3. What about frontrunners, e. g. you submit a factorization and someone submits an improved version of the same factorization and gets paid for both their improvement and your initial work, instead of doing the recursive factorization thing?

4. You mentioned markets about the length of proofs, and also that futarchy would decide which factorization to fund. This reminds me: Lean Copilot has integration with the Lean Progress (https://leandojo.org/leanprogress.html) model, which, for a given unfinished proof, predicts how many steps remain to finalize it. Neither the dataset nor the model are available in open source. For the sake of my project of using AlphaEvolve for theorem proving (https://ratandtiger.substack.com/p/alphaevolve-lean-theorem-prover), I started assembling a dataset to train a corresponding model (intending to make both open-source), but got sidetracked.

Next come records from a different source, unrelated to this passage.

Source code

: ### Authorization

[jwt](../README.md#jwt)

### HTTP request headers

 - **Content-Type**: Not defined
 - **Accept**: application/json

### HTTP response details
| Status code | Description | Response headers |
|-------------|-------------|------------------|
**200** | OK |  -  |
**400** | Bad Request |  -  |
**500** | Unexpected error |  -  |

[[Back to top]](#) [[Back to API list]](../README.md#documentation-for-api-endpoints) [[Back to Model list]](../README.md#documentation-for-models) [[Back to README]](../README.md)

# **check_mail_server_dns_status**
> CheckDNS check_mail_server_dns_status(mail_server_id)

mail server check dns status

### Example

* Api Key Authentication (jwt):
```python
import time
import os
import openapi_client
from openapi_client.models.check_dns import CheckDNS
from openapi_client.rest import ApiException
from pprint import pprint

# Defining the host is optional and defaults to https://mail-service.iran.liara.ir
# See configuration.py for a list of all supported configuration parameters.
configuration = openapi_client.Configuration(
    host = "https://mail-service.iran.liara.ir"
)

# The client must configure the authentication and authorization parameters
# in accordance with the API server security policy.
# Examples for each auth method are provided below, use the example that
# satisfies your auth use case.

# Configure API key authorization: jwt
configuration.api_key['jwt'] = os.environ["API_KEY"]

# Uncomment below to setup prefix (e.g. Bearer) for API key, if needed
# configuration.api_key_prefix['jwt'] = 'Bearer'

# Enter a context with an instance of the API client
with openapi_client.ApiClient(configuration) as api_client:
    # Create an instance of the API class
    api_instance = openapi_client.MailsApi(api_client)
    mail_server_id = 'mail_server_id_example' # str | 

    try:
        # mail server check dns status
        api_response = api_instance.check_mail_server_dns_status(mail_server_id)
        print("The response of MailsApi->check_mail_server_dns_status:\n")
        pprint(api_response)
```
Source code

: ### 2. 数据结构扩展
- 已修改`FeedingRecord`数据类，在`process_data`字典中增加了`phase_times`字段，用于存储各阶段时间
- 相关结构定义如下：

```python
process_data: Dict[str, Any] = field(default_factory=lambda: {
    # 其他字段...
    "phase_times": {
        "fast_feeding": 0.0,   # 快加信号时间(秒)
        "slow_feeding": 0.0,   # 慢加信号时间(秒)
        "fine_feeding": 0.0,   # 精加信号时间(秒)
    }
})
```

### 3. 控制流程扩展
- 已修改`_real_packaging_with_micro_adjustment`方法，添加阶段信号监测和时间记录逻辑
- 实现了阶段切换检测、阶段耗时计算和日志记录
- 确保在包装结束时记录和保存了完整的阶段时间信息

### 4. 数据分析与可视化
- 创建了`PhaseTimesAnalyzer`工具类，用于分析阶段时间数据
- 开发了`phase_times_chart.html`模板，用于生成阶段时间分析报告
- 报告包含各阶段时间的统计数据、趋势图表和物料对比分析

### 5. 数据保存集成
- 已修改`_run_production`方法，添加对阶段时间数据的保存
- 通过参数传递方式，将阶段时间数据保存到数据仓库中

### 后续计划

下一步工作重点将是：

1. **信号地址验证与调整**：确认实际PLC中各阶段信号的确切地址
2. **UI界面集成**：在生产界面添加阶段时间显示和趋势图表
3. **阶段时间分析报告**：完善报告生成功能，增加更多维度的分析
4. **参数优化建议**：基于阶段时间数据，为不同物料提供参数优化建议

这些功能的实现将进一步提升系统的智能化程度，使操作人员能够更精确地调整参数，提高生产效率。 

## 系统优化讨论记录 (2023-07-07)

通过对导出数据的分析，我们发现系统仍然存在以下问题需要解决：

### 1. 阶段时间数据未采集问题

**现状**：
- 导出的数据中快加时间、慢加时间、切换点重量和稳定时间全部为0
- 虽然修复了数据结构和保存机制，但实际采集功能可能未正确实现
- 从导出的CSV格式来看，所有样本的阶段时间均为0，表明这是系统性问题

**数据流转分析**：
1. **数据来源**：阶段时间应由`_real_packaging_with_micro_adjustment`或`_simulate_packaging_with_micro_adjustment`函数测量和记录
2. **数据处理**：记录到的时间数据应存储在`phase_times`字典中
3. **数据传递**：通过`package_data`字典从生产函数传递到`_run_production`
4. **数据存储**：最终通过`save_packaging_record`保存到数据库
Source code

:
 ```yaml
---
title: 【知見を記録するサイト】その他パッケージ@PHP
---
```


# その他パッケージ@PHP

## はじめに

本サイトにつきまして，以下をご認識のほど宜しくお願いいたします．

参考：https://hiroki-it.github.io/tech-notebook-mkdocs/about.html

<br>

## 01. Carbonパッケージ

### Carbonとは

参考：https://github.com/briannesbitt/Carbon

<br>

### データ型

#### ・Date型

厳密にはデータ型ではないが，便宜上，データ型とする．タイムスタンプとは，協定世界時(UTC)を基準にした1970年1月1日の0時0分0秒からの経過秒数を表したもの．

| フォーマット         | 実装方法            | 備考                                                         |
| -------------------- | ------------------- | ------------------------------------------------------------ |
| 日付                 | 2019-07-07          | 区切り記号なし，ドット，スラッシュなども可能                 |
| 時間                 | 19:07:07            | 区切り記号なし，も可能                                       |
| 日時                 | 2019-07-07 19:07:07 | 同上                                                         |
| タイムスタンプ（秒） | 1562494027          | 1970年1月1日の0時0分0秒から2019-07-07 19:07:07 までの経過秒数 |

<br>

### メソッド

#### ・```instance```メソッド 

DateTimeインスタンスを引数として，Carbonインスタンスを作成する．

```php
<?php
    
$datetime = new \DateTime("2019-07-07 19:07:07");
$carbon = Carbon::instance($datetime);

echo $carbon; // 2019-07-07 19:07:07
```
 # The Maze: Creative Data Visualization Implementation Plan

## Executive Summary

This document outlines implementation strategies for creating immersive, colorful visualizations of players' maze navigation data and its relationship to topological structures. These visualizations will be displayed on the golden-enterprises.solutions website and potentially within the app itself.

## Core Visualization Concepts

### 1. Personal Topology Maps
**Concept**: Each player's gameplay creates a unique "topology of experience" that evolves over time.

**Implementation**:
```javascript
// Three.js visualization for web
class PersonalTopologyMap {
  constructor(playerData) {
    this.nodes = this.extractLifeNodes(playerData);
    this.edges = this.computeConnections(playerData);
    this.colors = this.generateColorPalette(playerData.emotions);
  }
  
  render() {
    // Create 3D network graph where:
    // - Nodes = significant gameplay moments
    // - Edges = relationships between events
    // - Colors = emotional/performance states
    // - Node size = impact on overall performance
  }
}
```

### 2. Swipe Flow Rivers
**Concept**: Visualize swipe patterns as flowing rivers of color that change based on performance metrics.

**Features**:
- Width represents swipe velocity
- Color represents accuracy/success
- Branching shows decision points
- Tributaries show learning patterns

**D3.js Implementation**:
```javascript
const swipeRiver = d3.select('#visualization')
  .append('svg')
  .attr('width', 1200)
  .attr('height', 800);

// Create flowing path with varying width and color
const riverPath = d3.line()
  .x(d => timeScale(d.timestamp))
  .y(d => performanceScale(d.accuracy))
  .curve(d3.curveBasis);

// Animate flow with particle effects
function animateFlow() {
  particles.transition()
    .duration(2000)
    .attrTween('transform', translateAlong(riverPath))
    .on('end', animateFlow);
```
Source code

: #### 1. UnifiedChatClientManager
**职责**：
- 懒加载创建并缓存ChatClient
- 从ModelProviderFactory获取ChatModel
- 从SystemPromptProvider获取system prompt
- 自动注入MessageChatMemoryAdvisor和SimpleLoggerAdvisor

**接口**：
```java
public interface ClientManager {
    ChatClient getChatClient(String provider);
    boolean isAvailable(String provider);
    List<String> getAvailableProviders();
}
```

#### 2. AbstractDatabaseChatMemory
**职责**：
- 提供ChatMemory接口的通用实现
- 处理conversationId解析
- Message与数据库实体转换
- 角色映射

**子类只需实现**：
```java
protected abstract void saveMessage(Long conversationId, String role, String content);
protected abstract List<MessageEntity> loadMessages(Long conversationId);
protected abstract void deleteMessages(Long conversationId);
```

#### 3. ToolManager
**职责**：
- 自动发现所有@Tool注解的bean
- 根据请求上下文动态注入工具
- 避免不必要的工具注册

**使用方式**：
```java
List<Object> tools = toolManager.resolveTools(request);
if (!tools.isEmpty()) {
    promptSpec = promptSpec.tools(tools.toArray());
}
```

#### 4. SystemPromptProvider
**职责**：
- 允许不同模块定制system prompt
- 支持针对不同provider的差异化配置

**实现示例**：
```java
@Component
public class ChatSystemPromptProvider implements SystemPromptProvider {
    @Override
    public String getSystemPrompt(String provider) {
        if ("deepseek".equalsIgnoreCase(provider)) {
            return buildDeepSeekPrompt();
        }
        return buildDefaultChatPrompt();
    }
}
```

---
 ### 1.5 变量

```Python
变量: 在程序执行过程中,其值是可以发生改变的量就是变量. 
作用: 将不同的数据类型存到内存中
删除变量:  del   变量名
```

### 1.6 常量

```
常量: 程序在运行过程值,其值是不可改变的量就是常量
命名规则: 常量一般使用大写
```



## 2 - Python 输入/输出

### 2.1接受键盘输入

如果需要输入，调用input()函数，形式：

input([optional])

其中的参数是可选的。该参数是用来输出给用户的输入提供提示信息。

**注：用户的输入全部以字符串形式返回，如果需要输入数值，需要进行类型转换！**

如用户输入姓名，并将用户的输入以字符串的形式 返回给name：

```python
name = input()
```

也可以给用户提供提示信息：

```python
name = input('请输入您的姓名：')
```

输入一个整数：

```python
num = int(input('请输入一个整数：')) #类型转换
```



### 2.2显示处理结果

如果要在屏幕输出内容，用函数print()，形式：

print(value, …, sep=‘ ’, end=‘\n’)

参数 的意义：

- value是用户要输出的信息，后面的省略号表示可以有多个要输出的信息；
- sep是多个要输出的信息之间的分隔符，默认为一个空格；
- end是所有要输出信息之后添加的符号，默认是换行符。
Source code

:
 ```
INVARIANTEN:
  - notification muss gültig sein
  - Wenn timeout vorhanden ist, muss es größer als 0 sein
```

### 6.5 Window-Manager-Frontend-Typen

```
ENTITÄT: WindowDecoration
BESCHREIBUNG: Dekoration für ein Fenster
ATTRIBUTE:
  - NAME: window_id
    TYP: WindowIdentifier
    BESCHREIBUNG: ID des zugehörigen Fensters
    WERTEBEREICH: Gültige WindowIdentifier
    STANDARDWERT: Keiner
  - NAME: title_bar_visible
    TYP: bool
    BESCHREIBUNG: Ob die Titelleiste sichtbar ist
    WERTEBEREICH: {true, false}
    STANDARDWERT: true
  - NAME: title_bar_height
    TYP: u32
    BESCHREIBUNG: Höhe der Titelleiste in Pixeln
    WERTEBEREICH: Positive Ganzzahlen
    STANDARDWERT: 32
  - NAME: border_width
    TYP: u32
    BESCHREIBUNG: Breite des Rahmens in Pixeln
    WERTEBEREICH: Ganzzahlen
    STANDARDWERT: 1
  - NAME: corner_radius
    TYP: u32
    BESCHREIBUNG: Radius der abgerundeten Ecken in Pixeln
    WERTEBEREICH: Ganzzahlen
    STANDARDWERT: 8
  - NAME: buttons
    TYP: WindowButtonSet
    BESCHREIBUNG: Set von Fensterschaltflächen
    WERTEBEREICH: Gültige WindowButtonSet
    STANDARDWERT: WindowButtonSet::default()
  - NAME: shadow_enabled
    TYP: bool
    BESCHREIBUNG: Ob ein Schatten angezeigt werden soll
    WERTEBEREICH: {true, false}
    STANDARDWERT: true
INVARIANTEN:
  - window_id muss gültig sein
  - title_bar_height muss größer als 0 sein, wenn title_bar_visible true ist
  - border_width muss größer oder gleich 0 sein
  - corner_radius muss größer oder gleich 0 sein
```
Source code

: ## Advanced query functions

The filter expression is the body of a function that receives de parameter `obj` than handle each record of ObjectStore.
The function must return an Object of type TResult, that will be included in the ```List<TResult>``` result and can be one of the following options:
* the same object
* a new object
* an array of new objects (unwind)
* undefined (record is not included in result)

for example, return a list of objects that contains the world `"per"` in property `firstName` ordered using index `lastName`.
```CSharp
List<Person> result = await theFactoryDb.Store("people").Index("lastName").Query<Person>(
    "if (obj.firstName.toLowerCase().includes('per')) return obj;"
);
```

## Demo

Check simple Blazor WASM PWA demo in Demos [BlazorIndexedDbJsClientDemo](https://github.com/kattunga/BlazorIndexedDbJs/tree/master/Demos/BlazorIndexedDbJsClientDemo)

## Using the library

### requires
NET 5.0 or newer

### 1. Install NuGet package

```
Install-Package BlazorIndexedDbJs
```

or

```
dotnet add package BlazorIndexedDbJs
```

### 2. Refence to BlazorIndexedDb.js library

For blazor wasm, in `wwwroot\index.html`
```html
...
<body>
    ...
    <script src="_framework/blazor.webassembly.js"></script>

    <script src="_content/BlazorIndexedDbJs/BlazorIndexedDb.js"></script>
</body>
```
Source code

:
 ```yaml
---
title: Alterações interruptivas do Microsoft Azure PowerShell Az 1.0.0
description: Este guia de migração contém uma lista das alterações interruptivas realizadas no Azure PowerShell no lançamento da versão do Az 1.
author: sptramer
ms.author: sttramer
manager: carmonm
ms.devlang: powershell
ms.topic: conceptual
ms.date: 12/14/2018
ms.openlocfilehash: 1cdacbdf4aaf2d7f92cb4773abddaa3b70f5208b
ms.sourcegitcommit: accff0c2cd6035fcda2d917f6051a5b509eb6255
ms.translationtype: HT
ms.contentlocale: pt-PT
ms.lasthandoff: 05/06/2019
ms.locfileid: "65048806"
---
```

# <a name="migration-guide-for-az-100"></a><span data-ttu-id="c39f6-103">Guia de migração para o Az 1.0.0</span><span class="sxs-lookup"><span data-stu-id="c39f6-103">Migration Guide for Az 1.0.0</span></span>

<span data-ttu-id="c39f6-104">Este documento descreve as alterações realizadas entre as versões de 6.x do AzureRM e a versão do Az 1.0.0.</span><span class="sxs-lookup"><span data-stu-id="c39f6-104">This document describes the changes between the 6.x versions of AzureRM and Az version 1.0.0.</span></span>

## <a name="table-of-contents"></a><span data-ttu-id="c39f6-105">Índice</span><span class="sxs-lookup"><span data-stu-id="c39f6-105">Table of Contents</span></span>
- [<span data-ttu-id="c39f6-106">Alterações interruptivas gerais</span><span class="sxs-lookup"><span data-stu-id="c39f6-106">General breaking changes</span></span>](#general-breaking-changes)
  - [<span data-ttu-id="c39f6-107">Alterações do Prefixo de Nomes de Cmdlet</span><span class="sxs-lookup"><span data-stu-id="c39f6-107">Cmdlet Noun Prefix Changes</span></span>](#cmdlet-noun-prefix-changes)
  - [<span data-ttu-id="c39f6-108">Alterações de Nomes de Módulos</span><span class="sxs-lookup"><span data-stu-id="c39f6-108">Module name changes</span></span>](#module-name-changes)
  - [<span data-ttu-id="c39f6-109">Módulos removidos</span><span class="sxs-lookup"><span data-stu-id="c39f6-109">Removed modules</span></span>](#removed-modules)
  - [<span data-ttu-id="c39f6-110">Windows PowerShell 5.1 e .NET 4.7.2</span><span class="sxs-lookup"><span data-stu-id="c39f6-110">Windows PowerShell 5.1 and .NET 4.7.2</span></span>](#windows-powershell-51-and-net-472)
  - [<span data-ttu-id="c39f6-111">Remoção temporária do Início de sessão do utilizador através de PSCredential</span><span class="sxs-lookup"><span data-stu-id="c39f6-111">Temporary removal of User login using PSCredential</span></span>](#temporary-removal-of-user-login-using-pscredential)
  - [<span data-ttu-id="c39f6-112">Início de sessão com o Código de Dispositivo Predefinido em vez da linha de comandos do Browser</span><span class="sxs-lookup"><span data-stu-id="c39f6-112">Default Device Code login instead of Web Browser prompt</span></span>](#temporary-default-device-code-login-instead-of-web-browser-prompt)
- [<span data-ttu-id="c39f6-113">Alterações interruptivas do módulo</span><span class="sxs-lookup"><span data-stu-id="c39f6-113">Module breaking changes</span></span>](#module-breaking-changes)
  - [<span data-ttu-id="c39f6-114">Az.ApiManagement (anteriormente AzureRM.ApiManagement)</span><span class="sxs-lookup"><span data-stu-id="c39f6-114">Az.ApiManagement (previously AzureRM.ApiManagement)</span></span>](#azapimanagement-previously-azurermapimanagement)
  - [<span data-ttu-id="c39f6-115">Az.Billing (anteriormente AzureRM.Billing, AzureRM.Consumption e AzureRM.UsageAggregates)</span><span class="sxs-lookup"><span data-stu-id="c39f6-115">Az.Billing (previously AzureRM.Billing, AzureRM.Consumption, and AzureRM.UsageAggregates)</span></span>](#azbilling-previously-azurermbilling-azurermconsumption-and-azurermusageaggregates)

If I finished this, it could be used for such use cases (to inform traders), too.

(Also, damn, I owe everyone updates about my projects...)

Bolton's avatar

1. Yes this is a valid point, blue-sky research has value.

2. Yes, I even think that, related to my and other's previous posts on the causality of prediction markets, I think there is room for things like randomly choosing factorizations to attempt regardless of their promise to ensure the system is calibrated, or doing markets that analyze the overlap of different approaches so that we can have flexible backup plans, or making markets about particular chokepoint theorems that will be critical no matter what path is taken, lots of ideas you could have here.

3. This is a tricky problem with futarchy in general, I am reminded of this Hanson post https://www.overcomingbias.com/p/futarchy-and-the-transfer-problem

4. Seems like great work. One thing I have noticed is that many Lean-focused LLMs, as well as many general-purpose LLMs set to use Lean, produce proofs that are longer and less well-factored than they could be. I am interested in seeing more publicly accessible work on models that simply refactor working lean code, see more of my thoughts here https://github.com/BoltonBailey/mathlib4/issues/28

Vadim's avatar

2 & 3. Having something like chokepoint theorem detection actually seems quite related, in this case, to the problem of frontrunners: it's basically several types of trying to predict intersection between several approaches. We could, like, make a market that resolves to percentage of intersection of different approaches (and use *that* to discourage frontrunners somehow?..), except some approaches are either not getting funded or not succeeding, so it's unclear how the market would resolve in that case.

(Now I'm thinking that the problem that you're describing in the original post is still haunting us; it's a winner-takes-all situation moved from theorem bounties to factorization funding...)

4. It's harder to get nice generative models than nice classification/regression models (which is what LeanProgress is). (Also, I don't happen to have crazy amounts of compute, and RLHFing things is generally difficult, I think?).

For starters, we could apply the same approach of having an imperfect verifier / estimator telling us how "clean" or messy a given piece of code is. This could me then used for:

· RLHFing LLMs into producing not only working, but also non-terribly-structured proofs,

· actually using AlphaEvolve or an open source analogue for restructuring input code (and actually be able to take bigger projects / wider dependencies into account if our estimator is good enough!)

The problem is, I have no idea how to collect such data aside from hiring Lean programmers as data annotators and asking them questions along the lines of "how much do you hate this code?". Maybe we could parse the code itself, traverse the ASTs and devise some measure of terribleness / factoredness. Or — wait for it — ask LLMs for data annotation. It may be that they suck at producing well-factored Lean code, but they may be more able to estimate code stink with the right prompting and if we employ a wisdom of the crowds kind of approach.

Is this another period in my life to get sucked into a passion project like this? Might actually be useful to someone...

UPD: sorry, I only now see that you have a bunch of heuristics in your issue. could totally be used as input / part of the features for the estimator!